Here’s how such a specialized CSD handling civil contract claims might function:
- Extension of Services: The CSD would expand its scope to allow for the registration and management of rights arising from civil contracts alongside traditional securities. This expansion would involve accommodating the digital representation and management of contractual claims within its infrastructure.
- Digital Contract Registration: The CSD would facilitate the digital registration of civil contracts and associated claims. Smart contract technology or similar solutions might be utilized to encode and automate the execution of contract terms and claim rights.
- Integration with Securities Infrastructure: While extending its services, the CSD would need to integrate these newly registered civil contract claims within its existing securities infrastructure. This integration could involve adapting systems to manage multiple types of assets and ensuring interoperability within the platform.

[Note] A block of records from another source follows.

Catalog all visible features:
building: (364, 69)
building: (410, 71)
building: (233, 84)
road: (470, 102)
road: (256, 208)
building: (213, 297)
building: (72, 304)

- Regulatory Compliance: The CSD would need to comply with additional regulatory requirements related to the registration and management of civil contract claims. This includes adherence to legal frameworks governing contract rights, obligations, and dispute resolution.
- Security and Transparency: Ensuring the security, transparency, and immutability of the registered civil contract claims, similar to how traditional securities are managed within the CSD. Utilizing blockchain or distributed ledger technology could maintain the integrity of these digital assets.
- Facilitation of Transactions: The CSD could potentially enable the transfer or assignment of registered civil contract claims between parties, subject to the terms and conditions encoded in smart contracts or registered agreements.
- Dispute Resolution Mechanisms: Incorporating mechanisms for resolving disputes related to civil contract claims, potentially leveraging smart contracts or digital arbitration systems.
By expanding its services to include the registration and management of claims arising from civil contracts, a CSD would transform into a comprehensive digital asset infrastructure supporting both traditional securities and digitally represented contractual claims. This extension could provide a centralized and secure platform for managing diverse types of assets while maintaining the integrity and efficiency of financial market operations.